Yapılan açıklamalar ışığında varılan neticede, değişiklik önerisinin genel merkez ve şubeler dahil olmak üzere sadece davacı işçi tarafından kabul edilmediğine ilişkin, davalı işverenliğin (Dairemizin geri çevirme kararı üzerine dosyaya giren) 18/06/2018 tarihli cevabi yazısına karşı davacı taraftan diyecekleri sorulduktan sonra tüm dosya kapsamı yeniden değerlendirmeye tabi tutulmalı ve feshin geçerli sebebe dayanıp dayanmadığı belirlenmelidir.
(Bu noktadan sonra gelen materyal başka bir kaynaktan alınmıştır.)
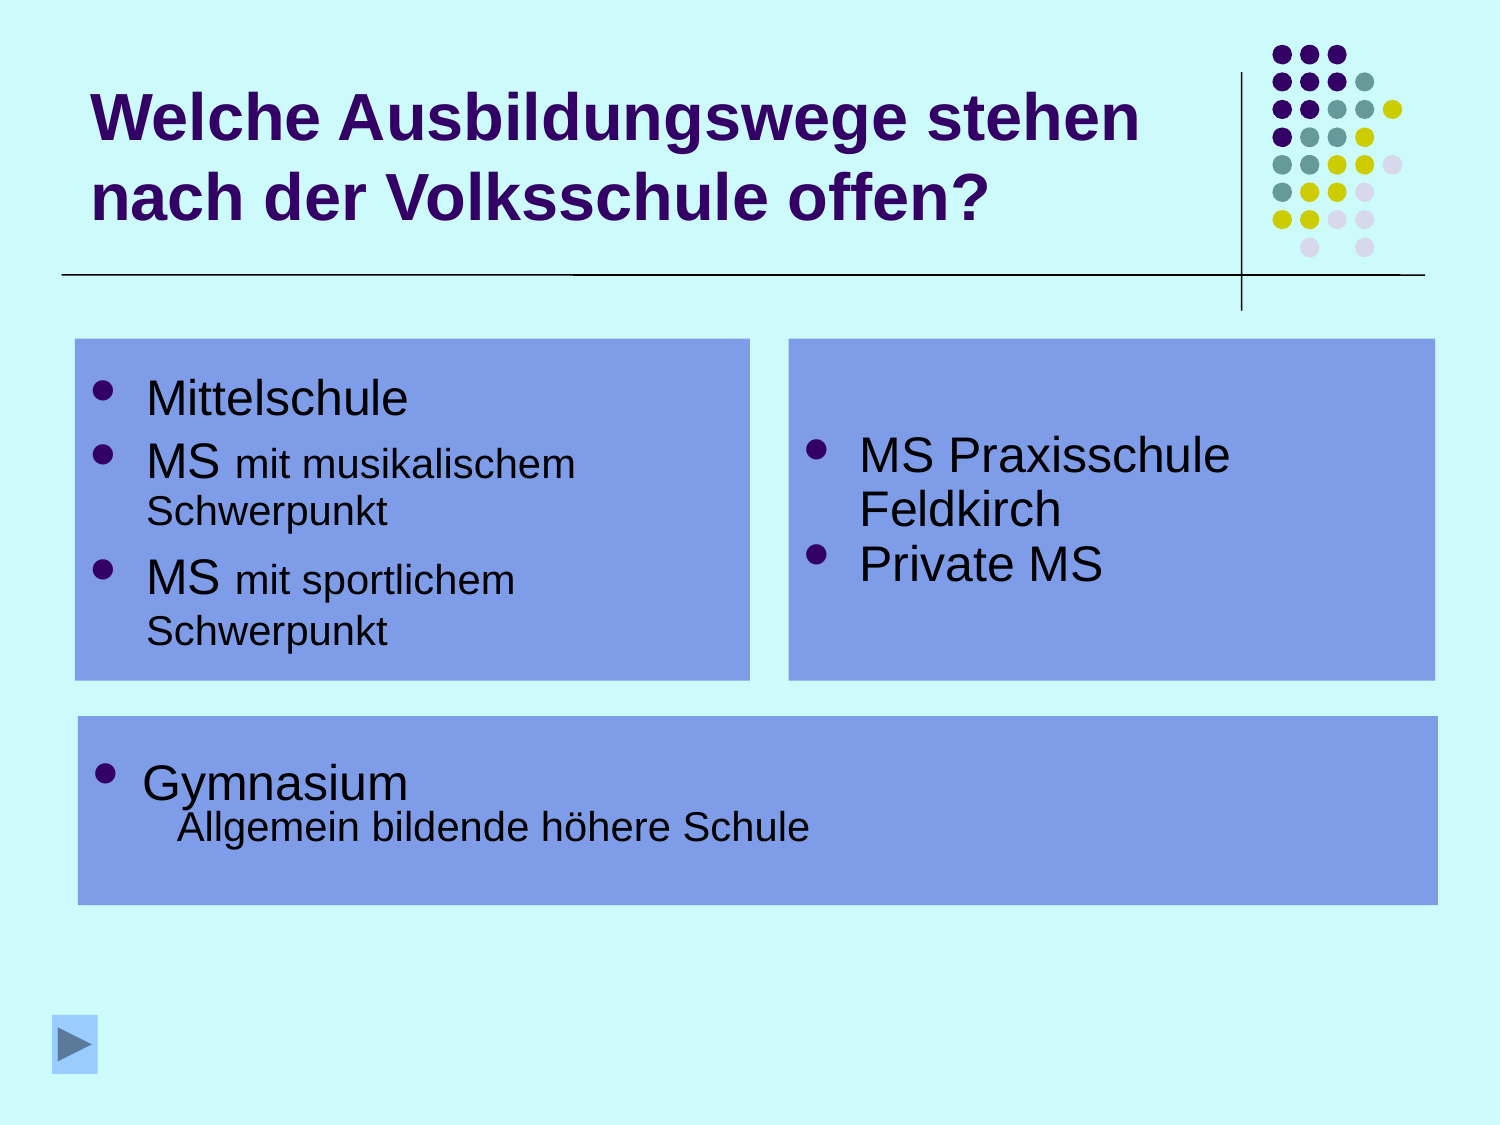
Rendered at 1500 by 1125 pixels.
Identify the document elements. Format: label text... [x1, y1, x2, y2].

text_box Gymnasium Allgemein bildende höhere Schule [77, 716, 1438, 906]
text_box [52, 1014, 98, 1074]
text_box Mittelschule MS mit musikalischem Schwerpunkt MS mit sportlichem Schwerpunkt [74, 338, 750, 681]
title Welche Ausbildungswege stehen nach der Volksschule offen? [75, 28, 1223, 242]
text_box MS Praxisschule Feldkirch Private MS [788, 338, 1436, 681]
Yukarıda yazılı sebepten, İlk Derece Mahkemesi kararının hukuka aykırı olmasına rağmen, istinaf başvurusunun yazılı gerekçeyle esastan reddine karar verilmesi hatalı olup, Bölge Adliye Mahkemesi kararının bozulmak suretiyle ortadan kaldırılmasıyla, 6100 sayılı Hukuk Muhakemeleri Kanunu’nun 373/1. maddesi gereğince dosyanın kararı veren İlk Derece Mahkemesine gönderilmesine karar verilmesi gerekmiştir.
Sonuç:
Temyiz olunan Bölge Adliye Mahkemesi kararının yukarıda yazılı sebepten BOZULARAK ORTADAN KALDIRILMASINA, dosyanın kararı veren İlk Derece Mahkemesine gönderilmesine, bozma kararının bir örneğinin kararı veren Bölge Adliye Mahkemesine gönderilmesine, peşin alınan temyiz karar harcının istek halinde ilgiliye iadesine, 11/09/2018 tarihinde oybirliğiyle kesin olarak karar verildi.